• _The problem_
Which lines in the listing below contain the string "shown"? Report every such line in full, and treat uppercase and lowercase letters as different.

• _Provided data_
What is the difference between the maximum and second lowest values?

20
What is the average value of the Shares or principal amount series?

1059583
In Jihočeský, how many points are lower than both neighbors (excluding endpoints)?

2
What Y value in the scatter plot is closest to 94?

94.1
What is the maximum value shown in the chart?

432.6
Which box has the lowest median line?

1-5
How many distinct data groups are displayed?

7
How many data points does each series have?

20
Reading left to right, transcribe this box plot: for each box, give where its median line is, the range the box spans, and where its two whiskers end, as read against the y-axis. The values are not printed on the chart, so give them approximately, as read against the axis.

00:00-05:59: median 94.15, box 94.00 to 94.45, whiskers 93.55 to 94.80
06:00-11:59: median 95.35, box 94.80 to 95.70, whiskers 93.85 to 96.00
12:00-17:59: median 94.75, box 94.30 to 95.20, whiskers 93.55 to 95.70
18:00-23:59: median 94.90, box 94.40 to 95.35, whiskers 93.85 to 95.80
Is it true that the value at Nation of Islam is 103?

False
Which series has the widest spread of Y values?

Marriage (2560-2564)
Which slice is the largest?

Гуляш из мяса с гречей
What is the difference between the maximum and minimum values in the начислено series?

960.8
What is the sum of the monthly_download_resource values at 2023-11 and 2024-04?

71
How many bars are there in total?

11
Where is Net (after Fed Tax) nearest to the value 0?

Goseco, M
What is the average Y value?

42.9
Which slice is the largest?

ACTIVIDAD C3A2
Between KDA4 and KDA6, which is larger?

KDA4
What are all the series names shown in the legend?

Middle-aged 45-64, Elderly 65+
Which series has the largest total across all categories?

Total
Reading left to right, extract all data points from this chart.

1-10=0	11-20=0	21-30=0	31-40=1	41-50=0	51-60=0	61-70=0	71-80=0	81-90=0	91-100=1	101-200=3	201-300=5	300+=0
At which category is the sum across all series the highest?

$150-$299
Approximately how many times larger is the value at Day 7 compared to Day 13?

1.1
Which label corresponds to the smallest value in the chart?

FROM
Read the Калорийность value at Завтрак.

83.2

• _Response below_
What is the maximum value shown in the chart?
What are all the series names shown in the legend?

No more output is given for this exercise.